The opposition put the blame squarely on the Syrian regime, whose dominant role in Lebanon's affairs was opposed by Hariri, a billionaire and five-time prime minister who spearheaded the country's post-war reconstruction.
Hariri, 60, was killed along with 14 other people when a huge explosion ripped through his motorcade on the Beirut seafront on Monday, leaving a trail of burnt and bloodied bodies, blazing cars and rubble strewn in scenes that brought back painful memories of the 1975-1990 war.
"The security services are almost sure that it was a suicide car bomb," Interior Minister Suleiman Franjieh said, adding however that the investigation was still going on and rejecting calls for an international probe.

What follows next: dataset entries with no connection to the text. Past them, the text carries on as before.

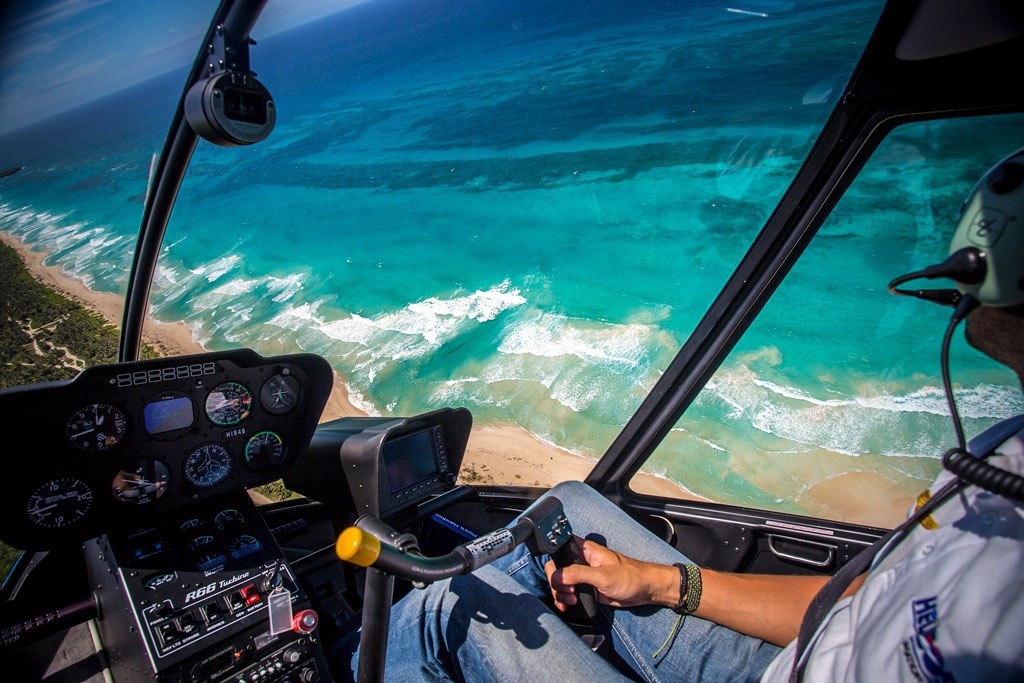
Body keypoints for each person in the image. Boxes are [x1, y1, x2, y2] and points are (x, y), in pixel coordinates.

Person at [340, 152, 1024, 682]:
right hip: (803, 651)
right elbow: (866, 597)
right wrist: (659, 582)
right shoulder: (1002, 453)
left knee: (442, 607)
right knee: (570, 505)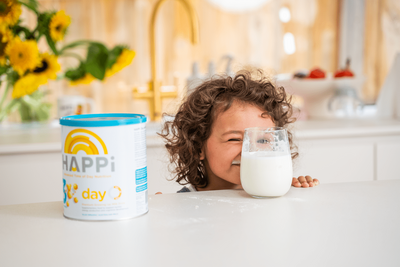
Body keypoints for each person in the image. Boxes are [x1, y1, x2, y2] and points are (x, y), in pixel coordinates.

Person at [158, 69, 319, 193]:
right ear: (198, 146)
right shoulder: (184, 205)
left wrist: (293, 193)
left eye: (263, 140)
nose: (250, 150)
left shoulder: (270, 192)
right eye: (234, 139)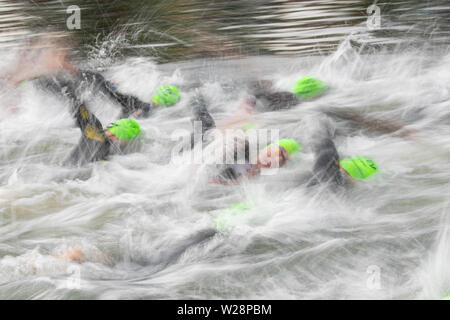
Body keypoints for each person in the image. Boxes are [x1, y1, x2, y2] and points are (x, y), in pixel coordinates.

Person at [188, 93, 302, 185]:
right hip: (202, 145)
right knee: (205, 125)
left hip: (203, 164)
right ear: (270, 147)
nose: (276, 159)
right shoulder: (246, 147)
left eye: (281, 161)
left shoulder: (253, 176)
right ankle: (196, 100)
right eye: (279, 152)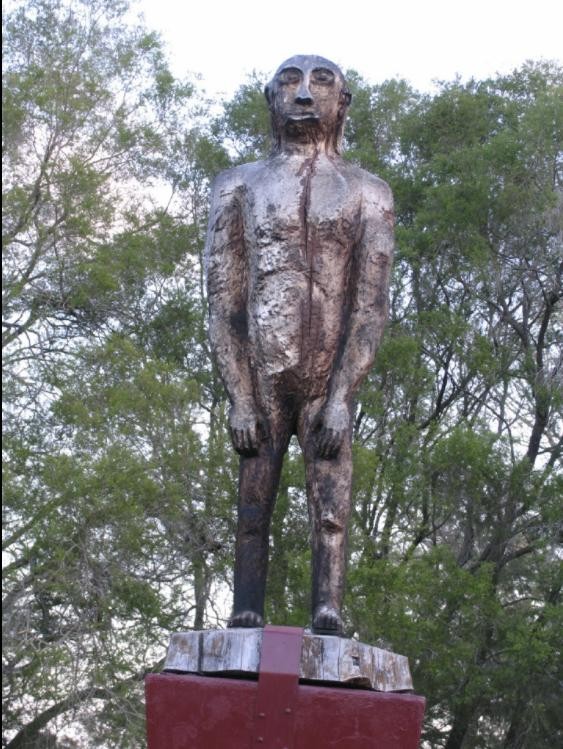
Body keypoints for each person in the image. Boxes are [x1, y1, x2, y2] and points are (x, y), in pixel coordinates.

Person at [205, 55, 394, 635]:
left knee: (331, 509)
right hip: (262, 377)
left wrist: (341, 396)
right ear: (271, 98)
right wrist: (240, 396)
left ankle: (327, 608)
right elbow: (224, 303)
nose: (305, 95)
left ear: (343, 102)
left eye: (321, 83)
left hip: (326, 379)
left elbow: (369, 306)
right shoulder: (237, 186)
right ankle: (246, 607)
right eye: (290, 82)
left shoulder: (368, 193)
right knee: (251, 506)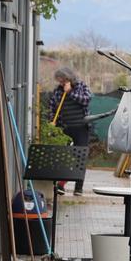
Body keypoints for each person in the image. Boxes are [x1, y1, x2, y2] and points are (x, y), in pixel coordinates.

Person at [46, 66, 92, 194]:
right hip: (64, 128)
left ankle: (78, 187)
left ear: (69, 78)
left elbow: (86, 100)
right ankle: (61, 184)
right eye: (59, 81)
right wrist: (51, 121)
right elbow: (52, 107)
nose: (60, 83)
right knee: (64, 156)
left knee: (80, 157)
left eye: (62, 80)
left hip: (81, 128)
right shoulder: (57, 91)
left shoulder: (81, 87)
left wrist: (70, 92)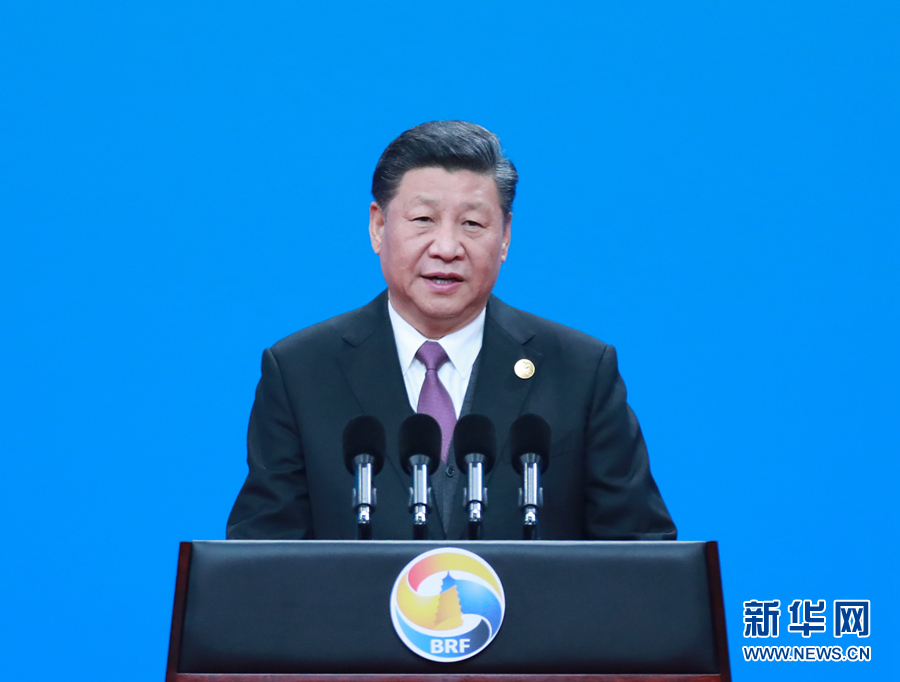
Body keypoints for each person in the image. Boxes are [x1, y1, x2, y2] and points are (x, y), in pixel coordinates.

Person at [227, 121, 676, 540]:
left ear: (505, 237)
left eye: (472, 224)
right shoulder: (301, 371)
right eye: (423, 220)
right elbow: (260, 562)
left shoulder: (579, 371)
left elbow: (642, 556)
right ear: (378, 227)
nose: (446, 248)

Soldiers patrolled the streets after Lebanon's army ordered a mass mobilisation to "safeguard stability" and raised its state of alert to the maximum.
A hitherto unknown Islamist group claimed responsibility for the attack, saying it was to avenge Hariri's close ties with the Saudi regime, but experts suggested it required highly sophisticated technology and know-how that only a well organised group or government might possess.
Officials told to stay away from funeral
Former Lebanese prime minister Rafiq Hariri, assassinated in a massive bombing, will be buried Wednesday in a ceremony at which government officials have been told to stay away, close friends said.
"The family has categorically and definitively refused" that the funeral be organised by the state, one friend said.